SAN ANTONIO — Adjuvant paclitaxel and trastuzumab appears to be a reasonable treatment approach for stage I HER-2–positive breast cancer, according to results of a non-randomized, single-arm study presented at the San Antonio Breast Cancer Symposium.
Sara M. Tolaney, MD, MPH, instructor in medicine at Harvard Medical School, and colleagues enrolled 406 patients aged 24 to 85 years with tumors ≤3 cm. Although initial eligibility requirements included node-negative disease, researchers enrolled six patients with one lymph node micrometastasis that had a negative axillary dissection.
Sara M. Tolaney
Fifty percent of the tumors were ≤1 cm, 42% were >1 cm and ≤2 cm, and 9% were >2 cm and ≤3 cm. Fifty-six percent of patients had histologic grade 3 tumors.
“Many, if not the majority of patients with stage I HER-2–positive disease have a sufficiently high enough risk of recurrence to justify the administration of adjuvant therapy, but these patients will derive a smaller absolute benefit from therapy than those who have a higher disease burden,” Tolaney said during a presentation. “In balancing the risks and benefits of treatment, alternative regimens with lower degrees of toxicity are important in this patient population.”
Patients received 80 mg/m2 paclitaxel plus 2 mg/kg trastuzumab (Herceptin, Genentech) for 12 weeks. For 40 weeks thereafter, patients received trastuzumab in 6-mg/kg doses every 3 weeks or 2 mg/kg weekly.
Median follow-up was 3.6 years, or 1,435 patient-years.

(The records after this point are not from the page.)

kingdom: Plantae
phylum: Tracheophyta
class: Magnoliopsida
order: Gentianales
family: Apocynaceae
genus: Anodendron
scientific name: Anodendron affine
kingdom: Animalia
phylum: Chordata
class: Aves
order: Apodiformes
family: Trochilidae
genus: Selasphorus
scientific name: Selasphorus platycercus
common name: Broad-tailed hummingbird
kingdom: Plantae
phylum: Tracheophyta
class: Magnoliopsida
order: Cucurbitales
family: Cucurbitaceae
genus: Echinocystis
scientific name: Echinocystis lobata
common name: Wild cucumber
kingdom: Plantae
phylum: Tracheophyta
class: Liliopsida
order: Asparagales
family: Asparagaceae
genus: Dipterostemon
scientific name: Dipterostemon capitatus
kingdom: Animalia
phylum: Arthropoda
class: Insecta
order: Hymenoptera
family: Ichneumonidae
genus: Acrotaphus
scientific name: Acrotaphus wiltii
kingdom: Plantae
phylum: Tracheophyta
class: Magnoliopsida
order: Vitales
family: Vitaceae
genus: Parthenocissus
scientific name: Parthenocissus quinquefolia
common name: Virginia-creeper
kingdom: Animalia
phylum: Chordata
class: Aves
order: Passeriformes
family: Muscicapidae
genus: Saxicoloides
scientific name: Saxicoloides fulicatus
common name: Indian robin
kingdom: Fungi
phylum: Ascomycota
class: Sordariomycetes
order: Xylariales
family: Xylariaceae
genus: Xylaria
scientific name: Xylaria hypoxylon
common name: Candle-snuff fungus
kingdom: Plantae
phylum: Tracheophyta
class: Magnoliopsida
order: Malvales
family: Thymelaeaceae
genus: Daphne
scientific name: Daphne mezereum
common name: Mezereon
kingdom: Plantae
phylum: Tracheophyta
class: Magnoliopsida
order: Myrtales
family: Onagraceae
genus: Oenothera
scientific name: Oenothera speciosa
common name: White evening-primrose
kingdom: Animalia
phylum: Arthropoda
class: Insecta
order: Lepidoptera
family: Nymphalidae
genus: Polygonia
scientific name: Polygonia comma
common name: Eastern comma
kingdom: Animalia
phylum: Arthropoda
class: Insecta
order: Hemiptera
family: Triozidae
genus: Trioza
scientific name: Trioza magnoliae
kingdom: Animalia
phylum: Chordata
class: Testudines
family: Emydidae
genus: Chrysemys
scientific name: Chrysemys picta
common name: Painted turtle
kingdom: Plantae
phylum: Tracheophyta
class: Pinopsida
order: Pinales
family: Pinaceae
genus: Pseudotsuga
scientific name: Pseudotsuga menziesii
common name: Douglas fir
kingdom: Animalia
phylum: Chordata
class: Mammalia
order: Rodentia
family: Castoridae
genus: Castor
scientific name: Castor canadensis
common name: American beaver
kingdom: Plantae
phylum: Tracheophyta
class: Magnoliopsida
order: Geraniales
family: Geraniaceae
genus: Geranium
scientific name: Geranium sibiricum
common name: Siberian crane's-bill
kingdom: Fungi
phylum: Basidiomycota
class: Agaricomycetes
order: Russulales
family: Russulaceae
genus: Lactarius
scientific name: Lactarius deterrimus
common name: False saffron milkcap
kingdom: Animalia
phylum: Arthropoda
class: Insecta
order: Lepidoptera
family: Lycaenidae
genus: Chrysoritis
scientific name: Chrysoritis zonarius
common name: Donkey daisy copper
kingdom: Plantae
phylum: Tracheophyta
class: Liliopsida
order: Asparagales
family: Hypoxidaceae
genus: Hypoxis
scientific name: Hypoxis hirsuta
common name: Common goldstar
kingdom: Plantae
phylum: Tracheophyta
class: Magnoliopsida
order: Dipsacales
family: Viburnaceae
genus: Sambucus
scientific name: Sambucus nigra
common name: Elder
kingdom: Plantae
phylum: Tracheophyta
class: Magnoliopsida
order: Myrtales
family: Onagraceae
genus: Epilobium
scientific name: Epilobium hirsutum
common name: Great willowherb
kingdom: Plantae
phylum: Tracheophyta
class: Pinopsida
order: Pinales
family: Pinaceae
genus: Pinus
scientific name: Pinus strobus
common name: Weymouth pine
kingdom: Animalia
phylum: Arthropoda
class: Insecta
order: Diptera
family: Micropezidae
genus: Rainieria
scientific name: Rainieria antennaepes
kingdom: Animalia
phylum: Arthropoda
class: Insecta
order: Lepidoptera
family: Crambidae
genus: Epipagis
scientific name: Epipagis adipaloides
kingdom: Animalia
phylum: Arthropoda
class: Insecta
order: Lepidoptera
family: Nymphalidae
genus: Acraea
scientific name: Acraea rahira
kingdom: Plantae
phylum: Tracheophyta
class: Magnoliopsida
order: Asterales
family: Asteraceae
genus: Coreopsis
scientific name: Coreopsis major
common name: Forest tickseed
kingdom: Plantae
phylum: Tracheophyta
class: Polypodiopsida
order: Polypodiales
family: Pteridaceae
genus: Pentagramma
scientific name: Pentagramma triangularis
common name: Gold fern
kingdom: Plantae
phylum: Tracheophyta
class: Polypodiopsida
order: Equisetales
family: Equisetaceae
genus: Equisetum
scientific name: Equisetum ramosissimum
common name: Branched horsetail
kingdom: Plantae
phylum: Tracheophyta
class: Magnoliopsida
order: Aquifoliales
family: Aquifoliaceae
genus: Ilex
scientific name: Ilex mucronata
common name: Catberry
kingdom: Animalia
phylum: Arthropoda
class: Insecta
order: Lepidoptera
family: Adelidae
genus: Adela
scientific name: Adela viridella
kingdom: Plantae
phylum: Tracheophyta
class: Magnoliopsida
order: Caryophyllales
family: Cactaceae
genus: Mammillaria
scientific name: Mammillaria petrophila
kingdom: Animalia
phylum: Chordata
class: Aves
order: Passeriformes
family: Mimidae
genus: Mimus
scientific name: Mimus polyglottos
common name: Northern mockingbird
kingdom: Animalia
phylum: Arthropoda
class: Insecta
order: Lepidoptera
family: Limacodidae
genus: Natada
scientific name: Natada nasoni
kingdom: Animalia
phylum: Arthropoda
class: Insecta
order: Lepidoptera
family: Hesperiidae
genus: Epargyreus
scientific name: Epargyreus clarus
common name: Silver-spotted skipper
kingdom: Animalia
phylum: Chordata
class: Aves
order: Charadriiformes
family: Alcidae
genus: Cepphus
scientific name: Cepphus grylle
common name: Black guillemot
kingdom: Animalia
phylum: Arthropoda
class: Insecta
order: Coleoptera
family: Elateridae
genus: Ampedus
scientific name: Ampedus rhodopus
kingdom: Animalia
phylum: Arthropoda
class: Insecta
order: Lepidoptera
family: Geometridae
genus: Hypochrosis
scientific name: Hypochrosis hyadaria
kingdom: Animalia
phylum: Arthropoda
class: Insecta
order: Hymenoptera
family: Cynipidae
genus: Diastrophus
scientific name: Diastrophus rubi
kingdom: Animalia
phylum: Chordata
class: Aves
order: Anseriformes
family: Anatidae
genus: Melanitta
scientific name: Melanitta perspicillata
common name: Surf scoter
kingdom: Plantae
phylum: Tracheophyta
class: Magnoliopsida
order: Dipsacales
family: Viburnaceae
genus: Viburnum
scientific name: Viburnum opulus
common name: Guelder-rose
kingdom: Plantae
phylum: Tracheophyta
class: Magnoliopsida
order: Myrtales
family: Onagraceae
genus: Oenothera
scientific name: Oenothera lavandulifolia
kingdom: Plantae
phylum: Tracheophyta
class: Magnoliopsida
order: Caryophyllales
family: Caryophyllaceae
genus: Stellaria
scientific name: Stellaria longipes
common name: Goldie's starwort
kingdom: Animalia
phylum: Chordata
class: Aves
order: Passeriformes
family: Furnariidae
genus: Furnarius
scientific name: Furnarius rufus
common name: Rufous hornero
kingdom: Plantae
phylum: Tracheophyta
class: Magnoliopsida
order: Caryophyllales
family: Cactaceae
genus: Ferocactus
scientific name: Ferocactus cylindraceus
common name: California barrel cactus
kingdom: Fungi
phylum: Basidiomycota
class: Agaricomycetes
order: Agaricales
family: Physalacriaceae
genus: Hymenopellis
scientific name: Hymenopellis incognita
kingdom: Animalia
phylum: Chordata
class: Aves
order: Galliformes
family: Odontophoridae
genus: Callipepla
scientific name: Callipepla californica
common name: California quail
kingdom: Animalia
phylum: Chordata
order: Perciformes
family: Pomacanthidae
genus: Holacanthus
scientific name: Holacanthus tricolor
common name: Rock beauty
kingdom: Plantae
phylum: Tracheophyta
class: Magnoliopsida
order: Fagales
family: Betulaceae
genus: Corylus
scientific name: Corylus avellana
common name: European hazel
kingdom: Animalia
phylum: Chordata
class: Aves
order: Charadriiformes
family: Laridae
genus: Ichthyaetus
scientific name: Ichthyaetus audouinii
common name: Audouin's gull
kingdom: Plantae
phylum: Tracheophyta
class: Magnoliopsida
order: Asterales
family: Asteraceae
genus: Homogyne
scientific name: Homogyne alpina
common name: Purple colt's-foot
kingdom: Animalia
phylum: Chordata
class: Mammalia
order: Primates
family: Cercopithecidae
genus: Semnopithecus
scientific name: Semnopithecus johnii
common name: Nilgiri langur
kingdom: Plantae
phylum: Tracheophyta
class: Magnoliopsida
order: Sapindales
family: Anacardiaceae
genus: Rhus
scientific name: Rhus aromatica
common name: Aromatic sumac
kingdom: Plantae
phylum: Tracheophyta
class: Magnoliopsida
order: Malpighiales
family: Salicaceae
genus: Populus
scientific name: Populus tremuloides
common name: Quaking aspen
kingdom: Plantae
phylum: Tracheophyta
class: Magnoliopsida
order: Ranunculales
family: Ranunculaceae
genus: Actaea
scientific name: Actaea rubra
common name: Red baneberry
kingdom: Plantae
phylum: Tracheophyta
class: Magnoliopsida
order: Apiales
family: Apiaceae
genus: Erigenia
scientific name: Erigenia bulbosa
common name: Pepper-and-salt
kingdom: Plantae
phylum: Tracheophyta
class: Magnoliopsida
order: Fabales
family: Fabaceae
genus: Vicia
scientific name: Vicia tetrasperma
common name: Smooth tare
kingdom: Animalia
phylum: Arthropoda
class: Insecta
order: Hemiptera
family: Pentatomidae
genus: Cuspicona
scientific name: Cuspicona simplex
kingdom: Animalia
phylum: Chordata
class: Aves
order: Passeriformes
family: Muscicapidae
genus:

Ten DFS events occurred during this time. Four of these events were local or regional recurrences, three were HER-2–negative new contralateral primary breast cancers, two were distant recurrences and one was death from primary ovarian cancer diagnosed during the study.
Researchers calculated a 3-year DFS rate of 98.7% (95% CI, 97.6-99.8).
After stratifying results by tumor size, researchers found that 3-year DFS was 98% (95% CI, 96 to >99.9) for tumors >1 cm and 99.5% (95% CI, 98.4 to >99.9) for tumors ≤1 cm.
The 3-year DFS rate for ER/PR–positive tumors was 98.5% (95% CI, 97 to >99.9%) and 99.2% (95% CI, 97.7 to >99.9) for ER/PR–negative tumors.
The 3-year recurrence-free survival rate was 99.2% (95% CI, 98.3 to >99.9).
The most common adverse events were fatigue (22%), diarrhea (13%) and neuropathy (13%). Fourteen patients experienced grade 3 neuropathy, and no patients experienced grade 4 neuropathy.
Symptomatic congestive heart failure occurred in two patients (0.5%; 95% CI, 0.1-18), although researchers said these patients experienced normalization of left ventricular ejection fraction after treatment a brief interruption in trastuzumab.
Thirteen patients (3.2%; 95% CI, 1.7-5.4) experienced asymptomatic declines in left ventricular ejection fraction, although 11 of these patients resumed treatment after discontinuation.
“We believe paclitaxel and trastuzumab can be considered a reasonable and appealing approach for the majority of patients with stage I HER-2–positive breast cancer,” Tolaney said. “That said, not all patients require adjuvant trastuzumab-based chemotherapy, particularly those patients with T1a tumors.”
For more information:
Tolaney SM. Abstract #S1-04. Presented at: San Antonio Breast Cancer Symposium; Dec. 10-14, 2013; San Antonio.
: The researchers report contract research with and research funding from Genentech and Roche.